*** Opening of GIVEN RECORDS ***

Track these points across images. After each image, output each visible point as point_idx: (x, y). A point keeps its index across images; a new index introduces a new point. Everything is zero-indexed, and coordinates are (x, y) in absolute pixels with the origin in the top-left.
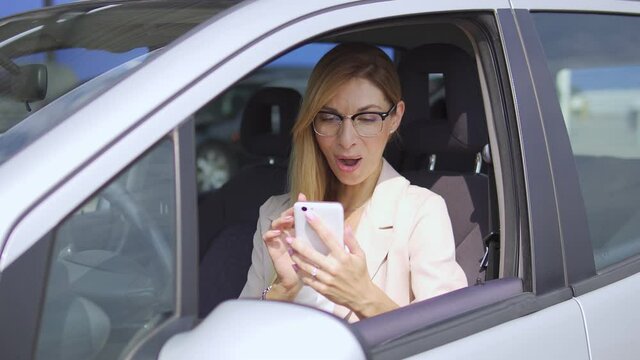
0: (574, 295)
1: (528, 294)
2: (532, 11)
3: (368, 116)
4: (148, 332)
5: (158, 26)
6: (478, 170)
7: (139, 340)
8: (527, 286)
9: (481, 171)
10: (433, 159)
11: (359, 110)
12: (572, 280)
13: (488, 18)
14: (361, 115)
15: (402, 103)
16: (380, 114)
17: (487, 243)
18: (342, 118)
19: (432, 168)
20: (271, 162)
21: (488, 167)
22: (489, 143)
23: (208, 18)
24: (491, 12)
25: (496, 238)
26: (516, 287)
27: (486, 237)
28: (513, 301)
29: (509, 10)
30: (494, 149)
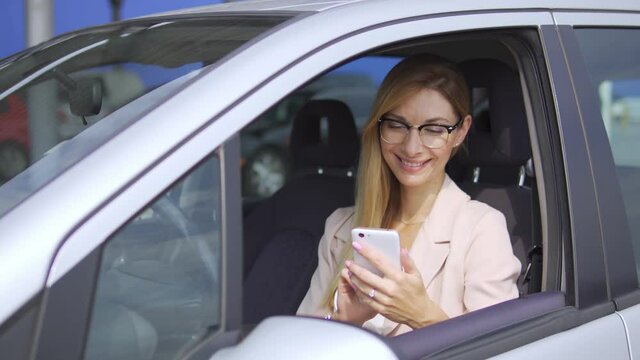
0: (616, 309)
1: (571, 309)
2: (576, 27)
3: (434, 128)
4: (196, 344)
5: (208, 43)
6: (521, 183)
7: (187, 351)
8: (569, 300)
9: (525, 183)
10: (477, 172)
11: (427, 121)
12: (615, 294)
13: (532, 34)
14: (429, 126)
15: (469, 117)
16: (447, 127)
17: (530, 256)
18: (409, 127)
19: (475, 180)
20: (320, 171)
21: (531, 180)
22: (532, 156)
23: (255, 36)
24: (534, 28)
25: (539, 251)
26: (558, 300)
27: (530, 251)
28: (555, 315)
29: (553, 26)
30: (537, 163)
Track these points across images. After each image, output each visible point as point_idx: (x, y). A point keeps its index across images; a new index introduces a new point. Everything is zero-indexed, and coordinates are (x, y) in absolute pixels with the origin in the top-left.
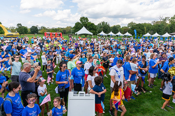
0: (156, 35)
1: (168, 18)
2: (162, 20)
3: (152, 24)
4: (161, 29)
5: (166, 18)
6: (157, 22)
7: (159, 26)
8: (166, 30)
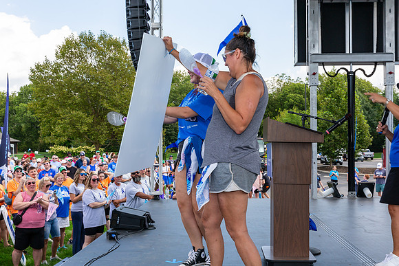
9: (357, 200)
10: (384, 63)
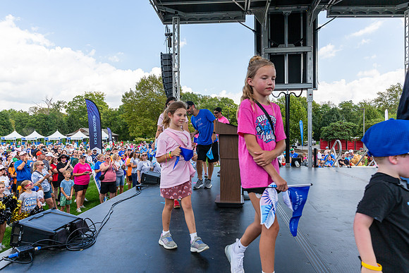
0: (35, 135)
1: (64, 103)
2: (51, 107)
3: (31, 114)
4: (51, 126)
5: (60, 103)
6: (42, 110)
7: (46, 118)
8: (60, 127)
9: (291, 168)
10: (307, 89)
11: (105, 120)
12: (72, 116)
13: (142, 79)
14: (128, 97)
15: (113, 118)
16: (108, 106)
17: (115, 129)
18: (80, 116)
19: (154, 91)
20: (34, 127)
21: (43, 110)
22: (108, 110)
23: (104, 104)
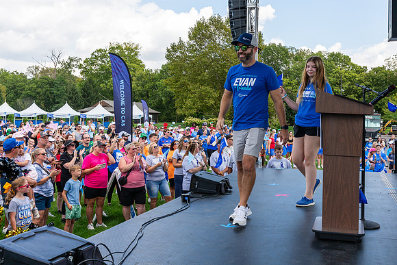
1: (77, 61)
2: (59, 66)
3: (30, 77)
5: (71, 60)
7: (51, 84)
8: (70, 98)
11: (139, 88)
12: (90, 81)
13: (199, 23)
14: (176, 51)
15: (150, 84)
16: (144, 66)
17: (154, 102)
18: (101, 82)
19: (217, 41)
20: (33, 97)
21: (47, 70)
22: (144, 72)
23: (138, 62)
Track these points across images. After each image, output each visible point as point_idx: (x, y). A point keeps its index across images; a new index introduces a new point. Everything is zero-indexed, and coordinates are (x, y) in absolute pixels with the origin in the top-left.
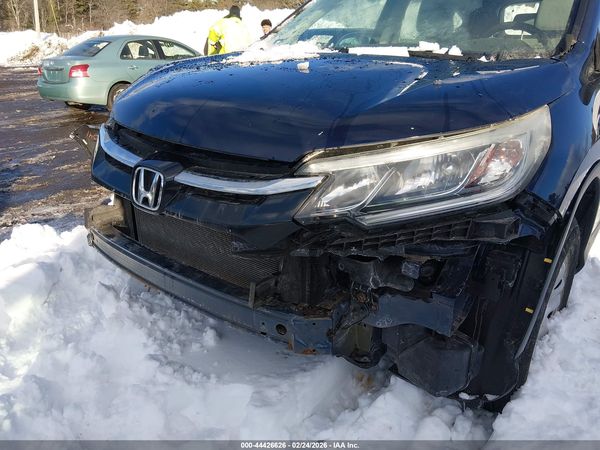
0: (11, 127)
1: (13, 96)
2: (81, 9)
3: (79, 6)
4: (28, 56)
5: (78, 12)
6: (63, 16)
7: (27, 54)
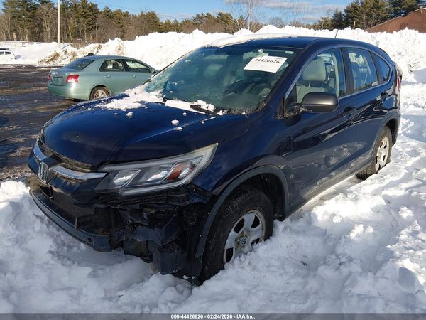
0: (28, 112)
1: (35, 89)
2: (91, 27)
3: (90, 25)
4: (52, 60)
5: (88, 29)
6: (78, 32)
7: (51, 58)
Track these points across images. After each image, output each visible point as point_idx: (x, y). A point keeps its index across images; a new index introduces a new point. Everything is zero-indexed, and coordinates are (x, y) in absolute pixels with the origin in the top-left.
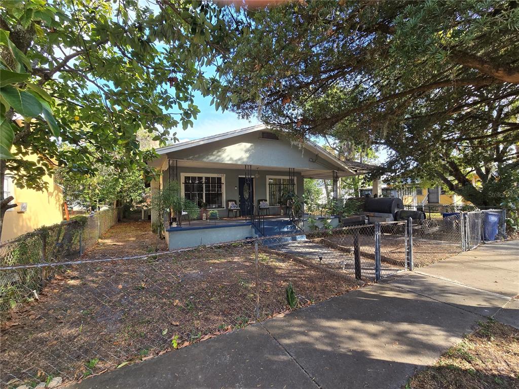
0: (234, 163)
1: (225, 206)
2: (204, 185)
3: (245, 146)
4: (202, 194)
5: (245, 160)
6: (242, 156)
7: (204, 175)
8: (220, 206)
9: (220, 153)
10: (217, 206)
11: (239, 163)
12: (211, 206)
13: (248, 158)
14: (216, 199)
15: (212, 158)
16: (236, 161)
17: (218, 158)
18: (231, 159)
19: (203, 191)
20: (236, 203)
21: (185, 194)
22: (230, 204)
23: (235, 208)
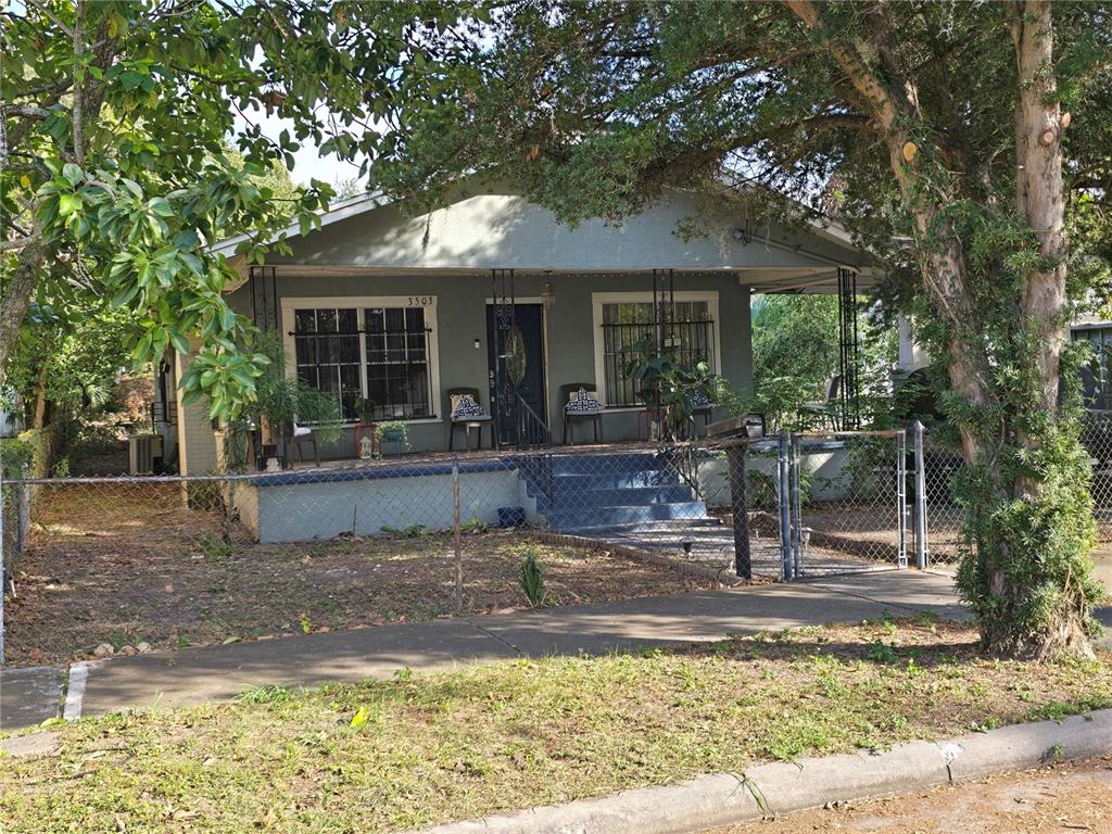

*** Close of GIVEN RECORDS ***

WHAT TO PRODUCE
Write out the records word for word. Pictures stay out.

RESULT
Track these points across images. After each image, output each visible point as point_idx: (x, y). A point keeps its index across images; a new index introduces a new point. Everything is zero-indexed, and coordinates are (x, y) in absolute pixels with the origin in the top-left.
0: (574, 295)
1: (528, 294)
2: (532, 11)
3: (368, 116)
4: (148, 332)
5: (158, 26)
6: (478, 170)
7: (139, 340)
8: (527, 286)
9: (481, 171)
10: (433, 159)
11: (359, 110)
12: (572, 280)
13: (488, 18)
14: (361, 115)
15: (402, 103)
16: (380, 114)
17: (487, 243)
18: (342, 118)
19: (432, 168)
20: (271, 162)
21: (488, 167)
22: (489, 143)
23: (208, 18)
24: (491, 12)
25: (496, 238)
26: (516, 287)
27: (486, 237)
28: (513, 301)
29: (509, 10)
30: (494, 149)
0: (616, 309)
1: (571, 309)
2: (576, 27)
3: (434, 128)
4: (196, 344)
5: (208, 43)
6: (521, 183)
7: (187, 351)
8: (569, 300)
9: (525, 183)
10: (477, 172)
11: (427, 121)
12: (615, 294)
13: (532, 34)
14: (429, 126)
15: (469, 117)
16: (447, 127)
17: (530, 256)
18: (409, 127)
19: (475, 180)
20: (320, 171)
21: (531, 180)
22: (532, 156)
23: (255, 36)
24: (534, 28)
25: (539, 251)
26: (558, 300)
27: (530, 251)
28: (555, 315)
29: (553, 26)
30: (537, 163)
Track these points across images. After each image, output each visible point as point_idx: (x, y). A point keeps its index across images; a new index introduces a new point. Everything is zero-indexed, and coordinates are (x, y) in absolute pixels with the origin in the top-left.
0: (156, 35)
1: (168, 18)
2: (162, 20)
3: (152, 24)
4: (161, 29)
5: (166, 18)
6: (157, 22)
7: (159, 26)
8: (166, 30)
9: (357, 200)
10: (384, 63)
0: (35, 135)
1: (64, 103)
2: (51, 107)
3: (31, 114)
4: (51, 126)
5: (60, 103)
6: (42, 110)
7: (46, 118)
8: (60, 127)
9: (291, 168)
10: (307, 89)
11: (105, 120)
12: (72, 116)
13: (142, 79)
14: (128, 97)
15: (113, 118)
16: (108, 106)
17: (115, 129)
18: (80, 116)
19: (154, 91)
20: (34, 127)
21: (43, 110)
22: (108, 110)
23: (104, 104)
1: (77, 61)
2: (59, 66)
3: (30, 77)
5: (71, 60)
7: (51, 84)
8: (70, 98)
11: (139, 88)
12: (90, 81)
13: (199, 23)
14: (176, 51)
15: (150, 84)
16: (144, 66)
17: (154, 102)
18: (101, 82)
19: (217, 41)
20: (33, 97)
21: (47, 70)
22: (144, 72)
23: (138, 62)
Track these points across images. After each image, output each visible point as point_idx: (x, y). A point keeps its index across images; a new index introduces a new point. Everything is zero-indexed, and coordinates are (x, y) in absolute pixels with the origin in the top-left.
0: (11, 127)
1: (13, 96)
2: (81, 9)
3: (79, 6)
4: (28, 56)
5: (78, 12)
6: (63, 16)
7: (27, 54)
0: (28, 112)
1: (35, 89)
2: (91, 27)
3: (90, 25)
4: (52, 60)
5: (88, 29)
6: (78, 32)
7: (51, 58)
Track these points across images. After each image, output each visible point as point_idx: (x, y). A point keeps its index across images; a new index introduces a new point. Everything is zero-indexed, and coordinates are (x, y) in absolute pixels with the origin in the top-left.
0: (234, 163)
1: (225, 206)
2: (204, 185)
3: (245, 146)
4: (202, 194)
5: (245, 160)
6: (242, 156)
7: (204, 175)
8: (220, 206)
9: (220, 153)
10: (217, 206)
11: (239, 163)
12: (211, 206)
13: (248, 158)
14: (216, 199)
15: (212, 158)
16: (236, 161)
17: (218, 158)
18: (231, 159)
19: (203, 191)
20: (236, 203)
21: (185, 194)
22: (230, 204)
23: (235, 208)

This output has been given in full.